Все классы были разубраны рекламными афишами об Израиле и ивритским приветствием "шалом" (кто-то из учеников решил, что это моя фамилия); когда я вошла в школу, две маленькие девочки в платочках с Маген-Давидами торжественно преподнесли мне белую розу, сделанную из клинекса и ершика для трубки. Я проносила розу весь день, сберегла ее и привезла в Израиль.

В тот день 1971 года я получила от школы на Четвертой улице еще один подарок — табель за какой-то класс. Чтение — 95, правописание — 90, арифметика — 95, музыка — 85, еще какой-то ручной труд, о котором я и вовсе ничего не помню, — 90. Но когда дети попросили меня что-нибудь сказать, я решила говорить не о книжном ученье. На четвертой улице я научилась куда большему, чем дроби или правописание; об этой-то науке я и решила рассказать энергичным и внимательным детям, с рожденья принадлежащим, как и я, к национальному меньшинству, и живущим, как и я жила, мягко выражаясь, не в роскоши.

"Не то важно, чтобы точно решить еще в детстве, кем вы станете, когда вырастете, — сказала я им. — Гораздо важнее решить, как вы хотите прожить свою жизнь. Если вы будете честны с собой и своими друзьями, если вы будете участвовать в том, что хорошо не только для вас, но и для других, то этого, думаю, будет достаточно, а кем вы при этом станете — вероятно, вопрос случая". Мне показалось, что они меня поняли.

В сентябре, когда мы уже прожили в Америке три месяца, отец велел нам непременно пойти смотреть парад по случаю "Лэйбор дэй" (праздник труда), в котором он будет участвовать. Для меня этот парад — толпы на улицах, медь оркестров, платформы на колесах, запах жареной кукурузы и сосисок — стал символом американской свободы. Конная полиция не разгоняла и не давила демонстрацию, как в России, а охраняла ее. Это был толчок: я почувствовала, насколько новая жизнь отличается от прежней. Когда я в этот сентябрьский день увидела отца, выступающего в праздничном шествии, мне показалось, что я вышла из темноты на свет.
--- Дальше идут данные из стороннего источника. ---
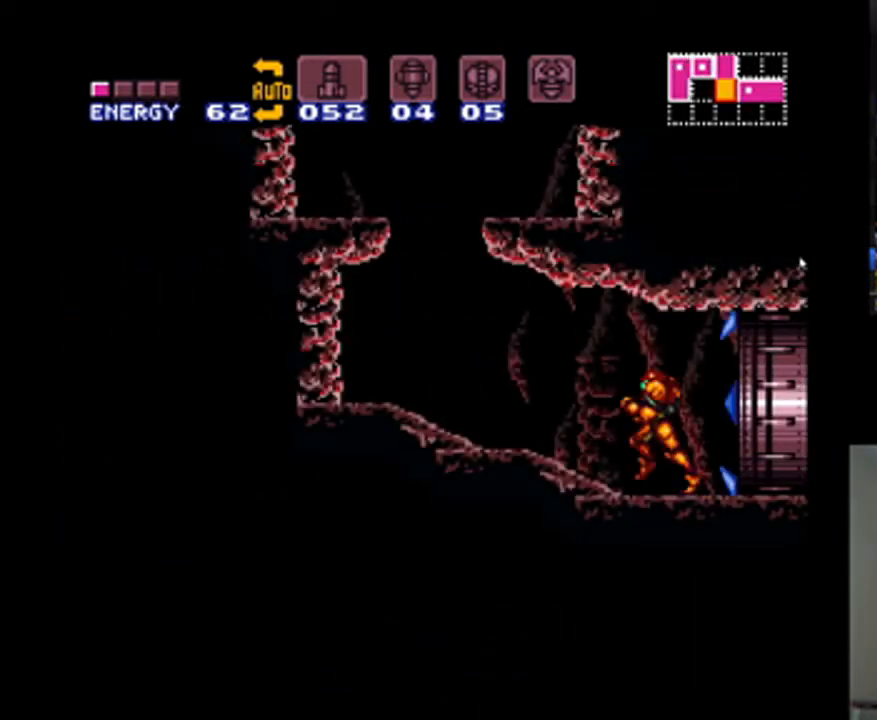
{"dt_ms": 500, "buttons": ["A", "B", "DPAD_LEFT"], "events": [[133, "B", "down"], [267, "DPAD_UP", "down"], [300, "DPAD_LEFT", "up"], [333, "DPAD_RIGHT", "down"], [400, "DPAD_RIGHT", "up"], [467, "DPAD_LEFT", "down"], [500, "DPAD_UP", "up"]]}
Важное для меня событие произошло, когда я училась в четвертом классе: впервые я занялась "общественной работой". Хотя школа в Милуоки была бесплатная, за учебники все же полагалось платить по номиналу, что для моих соучеников было недоступно. Кто-то, разумеется, должен был что-то сделать, чтобы разрешить эту проблему. Я решила, что надо собрать деньги. Это был мой первый, но далеко не последний опыт сбора денег для создания фонда.

Мы с Региной (школьная подруга) собрали наших школьных девочек и объяснили, для чего нужно будет собирать деньги. Мы написали плакаты, где сообщалось, что Американское Общество юных сестер (мы необычайно гордились названием, которое придумали для нашей несуществующей организации) проведет публичный митинг по вопросу об учебниках.
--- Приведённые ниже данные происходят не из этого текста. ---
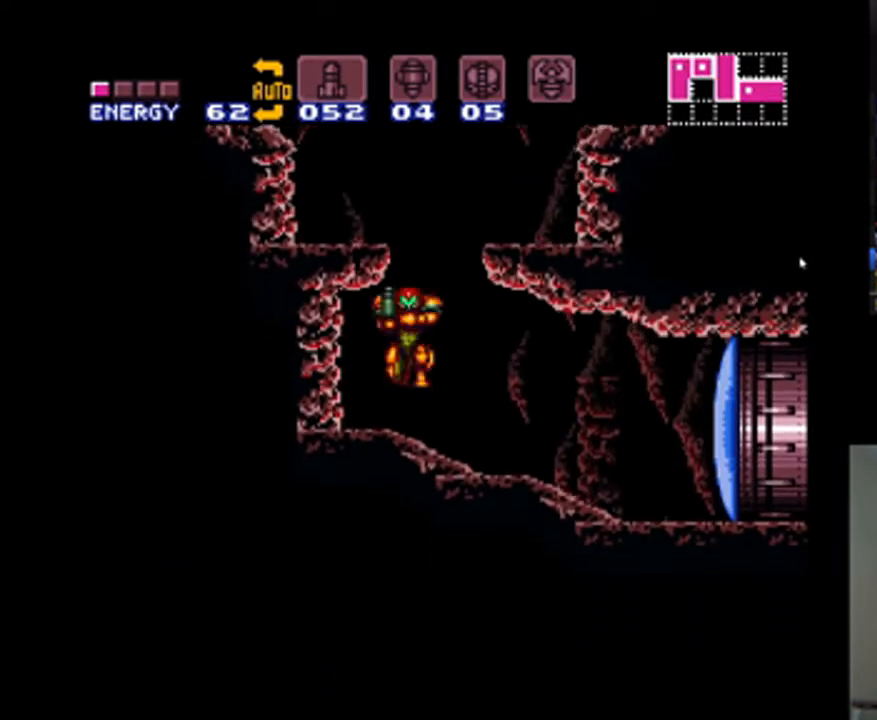
{"dt_ms": 500, "buttons": ["B", "DPAD_UP", "DPAD_LEFT"], "events": [[67, "DPAD_UP", "down"], [133, "A", "up"], [133, "B", "up"], [133, "DPAD_LEFT", "up"], [133, "DPAD_RIGHT", "down"], [133, "DPAD_UP", "up"], [367, "B", "down"], [400, "DPAD_RIGHT", "up"], [400, "DPAD_UP", "down"], [467, "DPAD_LEFT", "down"]]}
Поскольку я сама себя назначила председателем общества, то я же и сняла зал и разослала приглашения по всему нашему району. Сегодня мне кажется невероятным, что кто-то согласился сдать зал одиннадцатилетней девочке, но митинг состоялся в назначенный субботний вечер и на него пришли десятки людей.

Программа была очень простая: я поговорила насчет того, что всем детям, есть у них деньги или нет, нужны учебники, а Клара, которой тогда было восемь лет, прочитала социалистические стихи на идиш. Как сейчас вижу: крошечная рыжая девочка стоит перед аудиторией Пэкн-холла и декламирует, сопровождая свою декламацию драматическими жестами.

Результат был двойной: было собрано, по нашим понятиям, довольно много денег, и родители осыпали нас с Кларой похвалами, когда мы все вместе возвращались с митинга домой. Я жалела только, что нет Шейны. Но все-таки я смогла послать ей вырезку из газеты с моей фотографией. Там говорилось о митинге: "Группа детей отдает весь свой досуг и все свои центы делу благотворительности, — да и благотворительную организацию они создали по собственной инициативе...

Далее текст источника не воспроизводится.